Displaying Qualitative Data
As we have seen then, there is a lot of talk at the moment about how best to display data. Thanks to the huge amount of information that companies and individuals can now collect through the internet, finding elegant ways to convey trends and key points in data is an important challenge. In many cases, it is a challenge for sheer computational power apart from anything else!
But all of this talk tends to focus on a specific type of data: quantitative data. That is to say, that it deals with the use of numbers and how you can display values, scores and measurements. A set of numbers can easily be displayed as a chart or a graph, it can be conveyed through size or through colour and single figures such as percentages can easily make a big impact when written in large fonts and bright colours.
Dealing With Words
But there is another type of data too: qualitative data. That's data that takes the form of words, phrases and sentences, and which is classically much more difficult to deal with. If for instance you were to conduct an interview, and you were to ask people what they thought of the current government, you would end up with a range of detailed answers that contained a huge amount of opinions, facts, ideas and more. This information might actually be much more detailed and useful than simple numbers (which you would get by asking people to 'rate' the current government instead), but conveying it as a chart would be much more difficult.
One solution though is to use something known as 'qualitative analysis'. This is the method that researchers use to assess qualitative data, and it can be used to make qualitative data much more manageable.
Essentially this involves looking through the text you've accumulated, and identifying key words and phrases that come up time and again (counting synonyms in the same way). In the case of our government interviews you might notice words cropping up like 'reliable', 'effective' and 'satisfactory', as well as words like 'distrust', 'ineffective' and 'stupid' or 'tax' and 'eco friendly'. You would then count every time one of these words or a synonym appeared and that way you could reliably see the overall feelings of your interviewees as well as which topics were important to them.
Then you could use a word cloud, with size and colour used to denote the words that were most prominent and that would be a great way to quickly put across some qualitative data (or colour could represent the emotional intent of the word). A large red 'Distrust' next to a small green 'Effective' could paint just as impactful a picture as a pie chart – if not more of one.
More Ways of Using Qualitative Data
There are of course many other methods you can use here too. From flow charts, to tables, to spider diagrams, to ergodic text. Ergodic text is a very interesting concept where the shape and structure of the formatting is changed in order to reflect the meaning of the text. For instance, if you are writing a description of a long, narrow hall, then your writing may itself start to begin long and thin and spindle its way up the page. Similarly, if you are writing about a house, then your writing may take on that shape. The book House of Leaves does this extraordinarily well.

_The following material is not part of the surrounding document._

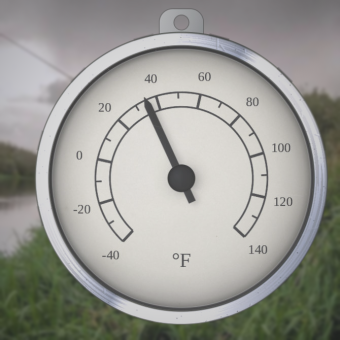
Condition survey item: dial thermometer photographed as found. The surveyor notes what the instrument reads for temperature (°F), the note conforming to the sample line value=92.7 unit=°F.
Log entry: value=35 unit=°F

We see a lesser example of ergodic text all the time – when important words are bolded or italicized for emphasis. It was once thought that the use of hyperlinks would completely transform the way that we read by allowing us to read in a ‘non linear fashion’. This has not yet come to fruition, but try to me inventive with the way you display your text. Remember, this is a form of ‘data’ and the web is a visual medium!
Thanks to the web we have a lot of stats, figures and numbers available. But what is the web made of? Words of course! There is a huge and unprecedented amount of qualitative information out there… so why not start tapping into it? Using a cluster analysis is just one way to group and display this information, and one tool you can use to make better sense of numerical data.